WHAT TO WORK ON: Express the lines below as a JSON array of strings, one string per line, with blank lines omitted.

# MATERIAL start

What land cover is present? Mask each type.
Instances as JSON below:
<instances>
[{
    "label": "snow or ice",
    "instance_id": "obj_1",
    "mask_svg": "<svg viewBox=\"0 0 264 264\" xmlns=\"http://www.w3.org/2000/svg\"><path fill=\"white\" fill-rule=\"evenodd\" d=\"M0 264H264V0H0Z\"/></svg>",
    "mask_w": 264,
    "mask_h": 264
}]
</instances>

# MATERIAL end

TASK RESULT:
[
  "What land cover is present? Mask each type.",
  "Instances as JSON below:",
  "<instances>",
  "[{",
  "    \"label\": \"snow or ice\",",
  "    \"instance_id\": \"obj_1\",",
  "    \"mask_svg\": \"<svg viewBox=\\\"0 0 264 264\\\" xmlns=\\\"http://www.w3.org/2000/svg\\\"><path fill=\\\"white\\\" fill-rule=\\\"evenodd\\\" d=\\\"M0 264H264V0H0Z\\\"/></svg>\",",
  "    \"mask_w\": 264,",
  "    \"mask_h\": 264",
  "}]",
  "</instances>"
]